▸ **TRAVAIL DEMANDÉ**: D'après le texte sur la double éolienne, quelle est la puissance de l'éolienne Sairui, s'il vous plaît ?

Et voilà la double éolienne Sairui, construite et bientôt mise en service par le groupe chinois Huaneng. Sur un mat unique, deux rotors de trois pales, l’un en avant du mat et de la nacelle, l’autre en arrière. D’une puissance de 2,7 MW, ce n’est pas une maquette, un modèle réduit, plutôt un prototype, mais déjà d’une taille respectable. Mais quelle drôle d’idée ! Chacun sait pourtant qu’en aval d’une éolienne, le vent est affaibli. Il a perdu l’énergie qu’il a communiqué à l’éolienne. Normalement, si l’on veut placer une autre éolienne en aval par rapport aux vents dominants, on l’éloigne de cinq fois le diamètre des rotors…
Prudence ! Tous les deux ou trois mois, un nouveau concept d’éolienne est proposé, dont on nous annonce qu’il va bientôt détrôner le modèle dominant, pour ne pas dire unique, de l’éolienne tripale (rien à voir avec l’andouillette : elle a trois pales) « upwind », c’est-à-dire faisant face au vent, au-devant du mât qui la soutient. Ce modèle standard n’est pas né du hasard, mais d’un processus tout à fait darwinien de « descendance avec modifications », où les mauvaises idées sont rapidement écartées.

▸ **INFORMATIONS**:
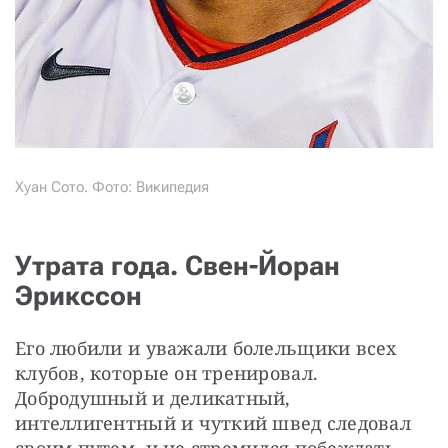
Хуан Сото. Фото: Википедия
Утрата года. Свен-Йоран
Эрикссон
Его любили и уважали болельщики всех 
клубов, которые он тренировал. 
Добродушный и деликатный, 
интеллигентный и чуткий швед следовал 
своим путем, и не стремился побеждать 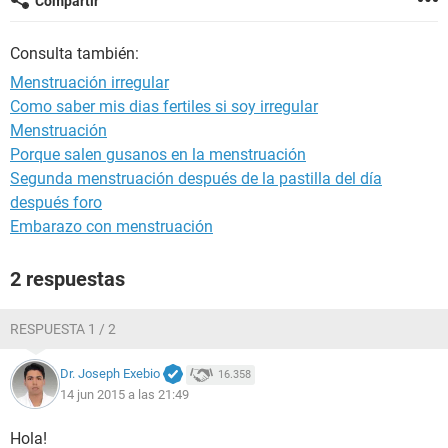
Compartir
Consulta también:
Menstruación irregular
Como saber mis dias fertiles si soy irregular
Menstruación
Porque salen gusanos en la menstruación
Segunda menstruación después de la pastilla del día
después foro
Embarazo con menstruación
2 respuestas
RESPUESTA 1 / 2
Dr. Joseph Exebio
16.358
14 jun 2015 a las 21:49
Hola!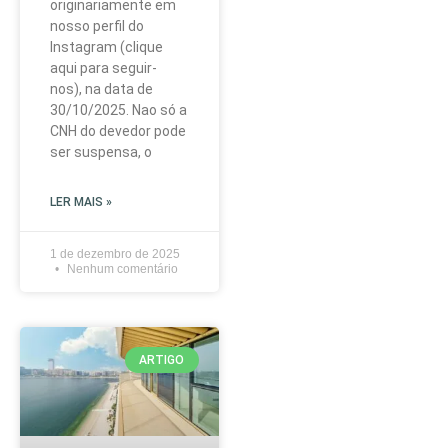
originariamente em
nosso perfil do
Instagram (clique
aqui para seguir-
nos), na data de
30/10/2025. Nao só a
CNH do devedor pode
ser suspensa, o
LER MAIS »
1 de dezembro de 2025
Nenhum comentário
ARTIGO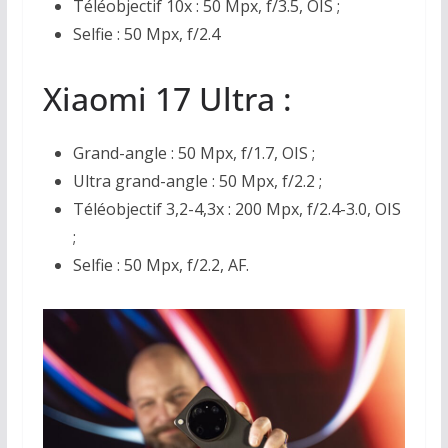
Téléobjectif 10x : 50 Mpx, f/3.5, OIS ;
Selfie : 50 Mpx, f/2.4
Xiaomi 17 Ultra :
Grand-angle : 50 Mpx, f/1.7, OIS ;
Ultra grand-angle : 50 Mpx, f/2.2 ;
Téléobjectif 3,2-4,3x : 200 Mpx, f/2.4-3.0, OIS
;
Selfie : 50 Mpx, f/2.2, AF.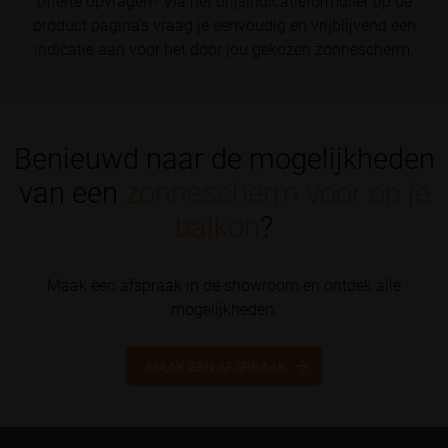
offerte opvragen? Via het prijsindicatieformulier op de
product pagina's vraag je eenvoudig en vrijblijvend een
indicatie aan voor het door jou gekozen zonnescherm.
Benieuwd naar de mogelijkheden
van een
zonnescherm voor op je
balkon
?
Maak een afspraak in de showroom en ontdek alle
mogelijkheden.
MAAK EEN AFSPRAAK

▸ **RÉPONSE ATTENDUE**: Elle a une puissance de 2,7 MW.